> _Short task_
Gather every line of the data below that contains the string "positive".

> _Dataset rows_
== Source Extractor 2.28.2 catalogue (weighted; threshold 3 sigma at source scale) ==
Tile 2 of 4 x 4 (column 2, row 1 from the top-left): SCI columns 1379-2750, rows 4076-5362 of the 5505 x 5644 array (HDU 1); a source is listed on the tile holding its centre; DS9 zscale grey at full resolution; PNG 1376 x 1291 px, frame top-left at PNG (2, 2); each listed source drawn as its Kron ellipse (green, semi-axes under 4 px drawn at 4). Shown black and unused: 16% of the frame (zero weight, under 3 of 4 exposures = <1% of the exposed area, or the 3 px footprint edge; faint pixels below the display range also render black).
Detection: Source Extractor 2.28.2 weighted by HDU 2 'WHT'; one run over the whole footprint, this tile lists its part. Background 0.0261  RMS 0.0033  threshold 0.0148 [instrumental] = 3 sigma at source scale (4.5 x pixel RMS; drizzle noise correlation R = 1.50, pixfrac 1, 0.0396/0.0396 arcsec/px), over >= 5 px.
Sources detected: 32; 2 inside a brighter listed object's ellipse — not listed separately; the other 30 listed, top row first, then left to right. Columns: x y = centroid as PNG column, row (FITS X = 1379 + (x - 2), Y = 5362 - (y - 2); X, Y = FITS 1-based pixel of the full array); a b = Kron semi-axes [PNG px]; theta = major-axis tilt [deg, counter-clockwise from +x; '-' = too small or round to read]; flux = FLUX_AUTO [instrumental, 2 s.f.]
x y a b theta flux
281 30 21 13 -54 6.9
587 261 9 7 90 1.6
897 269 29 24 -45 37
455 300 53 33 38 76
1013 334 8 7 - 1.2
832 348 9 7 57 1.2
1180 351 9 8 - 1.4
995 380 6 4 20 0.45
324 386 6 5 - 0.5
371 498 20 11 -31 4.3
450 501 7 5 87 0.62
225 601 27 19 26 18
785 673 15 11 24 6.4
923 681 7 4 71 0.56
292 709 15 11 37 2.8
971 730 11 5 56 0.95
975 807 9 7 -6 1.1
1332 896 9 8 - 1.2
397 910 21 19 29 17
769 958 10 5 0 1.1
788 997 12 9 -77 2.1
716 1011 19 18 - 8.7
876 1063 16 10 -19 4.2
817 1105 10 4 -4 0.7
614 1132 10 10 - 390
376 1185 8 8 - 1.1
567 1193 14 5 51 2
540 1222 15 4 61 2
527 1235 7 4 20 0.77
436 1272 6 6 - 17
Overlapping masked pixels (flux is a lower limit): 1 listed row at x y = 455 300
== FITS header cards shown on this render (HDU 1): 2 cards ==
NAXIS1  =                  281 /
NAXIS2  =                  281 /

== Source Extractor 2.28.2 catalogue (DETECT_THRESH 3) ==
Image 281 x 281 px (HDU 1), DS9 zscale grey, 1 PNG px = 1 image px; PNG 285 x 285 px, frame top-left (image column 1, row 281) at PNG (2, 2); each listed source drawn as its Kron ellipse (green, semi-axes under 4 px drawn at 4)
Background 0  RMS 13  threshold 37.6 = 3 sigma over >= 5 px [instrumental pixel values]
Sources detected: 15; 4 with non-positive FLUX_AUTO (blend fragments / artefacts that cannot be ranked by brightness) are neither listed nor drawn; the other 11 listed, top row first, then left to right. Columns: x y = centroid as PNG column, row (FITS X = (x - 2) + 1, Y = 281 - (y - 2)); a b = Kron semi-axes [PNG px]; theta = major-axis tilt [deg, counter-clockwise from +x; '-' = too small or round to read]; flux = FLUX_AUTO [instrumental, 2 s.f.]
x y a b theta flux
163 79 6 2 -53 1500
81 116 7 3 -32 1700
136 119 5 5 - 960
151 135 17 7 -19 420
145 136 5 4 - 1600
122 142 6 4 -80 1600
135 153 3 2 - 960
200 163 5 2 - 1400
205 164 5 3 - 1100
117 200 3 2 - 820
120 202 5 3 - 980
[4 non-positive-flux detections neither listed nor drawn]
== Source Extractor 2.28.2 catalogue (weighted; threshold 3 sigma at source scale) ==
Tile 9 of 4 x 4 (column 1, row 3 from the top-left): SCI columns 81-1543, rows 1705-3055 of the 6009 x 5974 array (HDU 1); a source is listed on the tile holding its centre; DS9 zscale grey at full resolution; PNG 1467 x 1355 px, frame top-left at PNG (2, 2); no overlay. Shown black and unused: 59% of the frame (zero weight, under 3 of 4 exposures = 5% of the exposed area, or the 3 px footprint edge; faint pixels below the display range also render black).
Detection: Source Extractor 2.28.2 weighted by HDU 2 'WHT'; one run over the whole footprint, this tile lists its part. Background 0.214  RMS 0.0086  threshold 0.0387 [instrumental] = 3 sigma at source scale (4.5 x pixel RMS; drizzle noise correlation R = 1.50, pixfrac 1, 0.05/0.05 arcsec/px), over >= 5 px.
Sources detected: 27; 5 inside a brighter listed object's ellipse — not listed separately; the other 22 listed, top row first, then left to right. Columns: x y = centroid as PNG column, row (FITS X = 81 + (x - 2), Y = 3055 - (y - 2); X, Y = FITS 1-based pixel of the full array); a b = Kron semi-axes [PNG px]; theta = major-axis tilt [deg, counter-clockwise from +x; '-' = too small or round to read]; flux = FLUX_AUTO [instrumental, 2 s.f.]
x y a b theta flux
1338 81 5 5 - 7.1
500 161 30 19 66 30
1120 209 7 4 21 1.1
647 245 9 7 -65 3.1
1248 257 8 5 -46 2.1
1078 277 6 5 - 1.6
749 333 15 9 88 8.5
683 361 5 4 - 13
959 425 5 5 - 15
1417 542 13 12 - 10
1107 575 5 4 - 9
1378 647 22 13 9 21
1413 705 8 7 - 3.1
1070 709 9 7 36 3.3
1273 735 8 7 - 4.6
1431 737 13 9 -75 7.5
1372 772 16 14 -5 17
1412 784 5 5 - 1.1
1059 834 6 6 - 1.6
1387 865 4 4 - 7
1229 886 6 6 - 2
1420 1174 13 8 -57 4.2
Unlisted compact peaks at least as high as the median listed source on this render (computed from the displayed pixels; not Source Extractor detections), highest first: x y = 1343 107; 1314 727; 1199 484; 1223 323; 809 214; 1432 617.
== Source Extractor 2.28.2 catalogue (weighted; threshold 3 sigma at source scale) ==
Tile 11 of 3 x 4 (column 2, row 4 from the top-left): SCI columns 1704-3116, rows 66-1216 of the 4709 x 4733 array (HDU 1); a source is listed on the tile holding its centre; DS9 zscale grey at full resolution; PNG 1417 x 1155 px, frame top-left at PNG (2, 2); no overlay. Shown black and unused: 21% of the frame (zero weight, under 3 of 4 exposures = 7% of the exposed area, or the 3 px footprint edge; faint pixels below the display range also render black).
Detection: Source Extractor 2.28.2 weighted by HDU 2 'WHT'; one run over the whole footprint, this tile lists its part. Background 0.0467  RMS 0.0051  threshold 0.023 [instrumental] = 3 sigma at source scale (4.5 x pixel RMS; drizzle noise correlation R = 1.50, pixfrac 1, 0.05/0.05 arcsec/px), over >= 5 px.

> _Worked solution_
Sources detected: 15; 4 with non-positive FLUX_AUTO (blend fragments / artefacts that cannot be ranked by brightness) are neither listed nor drawn; the other 11 listed, top row first, then left to right. Columns: x y = centroid as PNG column, row (FITS X = (x - 2) + 1, Y = 281 - (y - 2)); a b = Kron semi-axes [PNG px]; theta = major-axis tilt [deg, counter-clockwise from +x; '-' = too small or round to read]; flux = FLUX_AUTO [instrumental, 2 s.f.]
[4 non-positive-flux detections neither listed nor drawn]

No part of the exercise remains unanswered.